The tribune's attack was pressed hard against heavy odds, but caused enough damage to the barbarians to allow the diminutive noble, Maximus Minimus, to fully atone for his disgraceful defeat at the chapel. In a furious flurry of spears, the militia took the revenge on the Saex, sending many to their heathen gods and the rest withdrawing from the fight. This noble action by the Decurio has been recognised by his majesty the king and the young man's name is now much reverred in the kingdom.
At this point, the nobel Tribune and the Decurio consolidated their defence, being unable to reach their fellows under Geraint, who found themselves beset by the Saex Lord's hearthguard. Despite valiantly trying to rally his shocked warriors in the ambush, the Decurio could not bring them to close with the Saex and the barbarians' subsequent assault destroyed our noble band. The last seen of the Decurio Geraint was his ignominious flight into the woodland, pursued by the enemy. A search of the ground later revealed no sign of a body.
This calamity has caused much distress in the kingdom. His majesty King Mascuidius has decreed seven days of mourning for the brave warrior who is now presumed lost to us. Oh, darkest of days!"
Postscript to Chapter 3: It is now early autumn on the 472nd year since the birth of our Lord and Blessed Saviour Jesus Christ.
"Word has reached his majesty King Mascuidius that the noble Decurio Geraint lives! Praise be to God!
Dispatches from the Tribune Andrucius at the border tower indicate that a few short weeks after the skirmish, the Saex Lord did appear from the trees at daybreak. He sought parley with the Tribune and did negotiate with him the release of the Decurio Geraint who had been taken captive in the woodland after the flight of his warriors during the skirmish. The Saex Lord did request gold for the return of the noble decurio, whom the Lord Andrucius noted had been surprisingly well treated during his time in captivity.

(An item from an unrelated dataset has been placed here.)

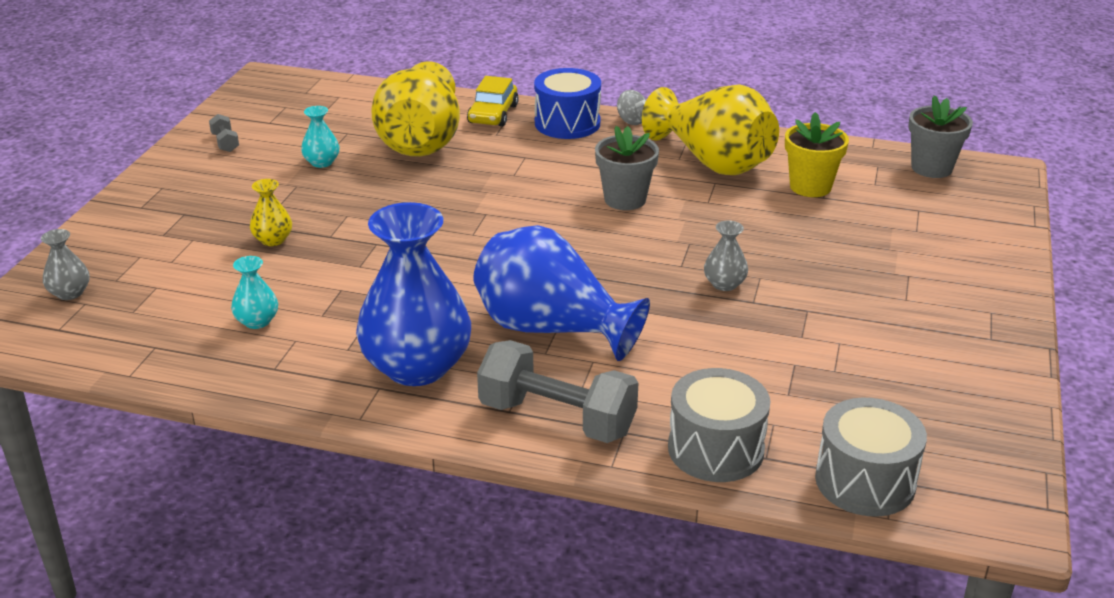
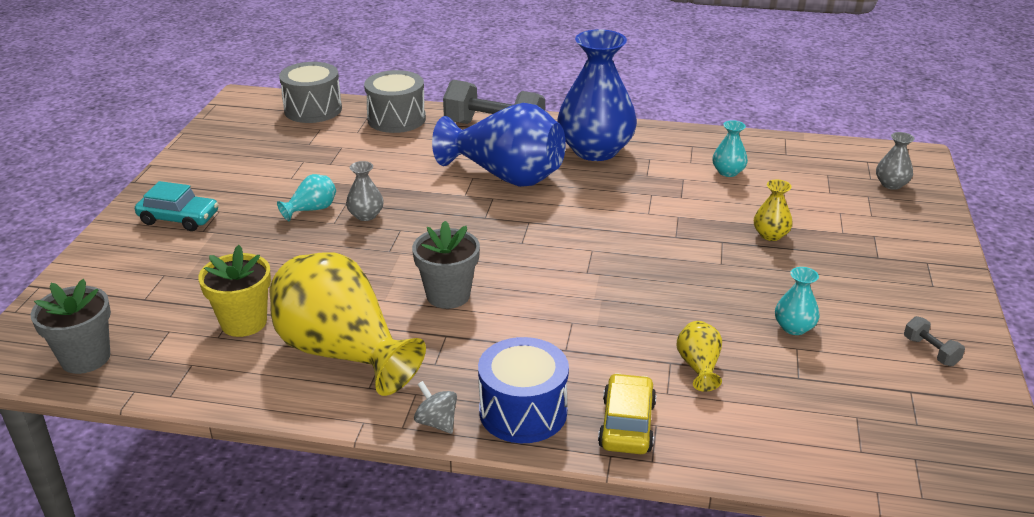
camera: 175 degrees right, 0 degrees up
(421, 141) = (699, 367): yellow vase -> yellow vase, size x0.43
(792, 294) = (311, 210): none -> turquoise vase
(947, 291) = (179, 218): none -> turquoise car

The Lord Andrucius did also note that the Saex Lord seemed somewhat more than an uncouth barbarian during the negotiations. His champion did speak Latin with less trace of an accent than one would expect and it has been noted that, in translating the words of his Lord, he did assure Lord Andrucius of the courage of the noble decurio both during the latter stages of the skirmish and during the period of his captivity. Naturally, this has been dismissed as flights of fancy by our noble king, who remains fully convinced that the enemy are nought but uncouth barbarian scum.
Nonetheless, the Tribune seems to have gained a new-found measure of respect for the enemy Lord, a view echoed by the decurio Geraint. The decurio has some knowledge of the Saex tongue and has informed his Lord that the Saex need gold to pay taxes unto the Warlord Wulfhere, in whose lands they now reside. This information has caused the Tribune some concern, for in doth indicate to him that these Saex are mayhap intent on more than mere plunder and occasional blood-sport. No, the Tribune fears that they may be intent on conquest and that their frequent raids are but a precursor to a concerted attempt to take our kingdom from us. In this, I fear, he may be right. However, we take heart from this: The decurio Geraint doth inform us that the Saex were sore hurt by the fight at the tower. For this reason, we must assume that we have been fortunate. For while we rebuild our own strength after the fight, we have suffered but one farm burned by the heathen and that in the last two days.
Soon, the season will turn. Already, the hours of darkness lengthen and the chill of the winter doth threaten our land. This year's campaigning season is therefore over. We expect no further trouble from the Saex until next spring. By then we will have rebuilt our forces and will be ready once again to face them."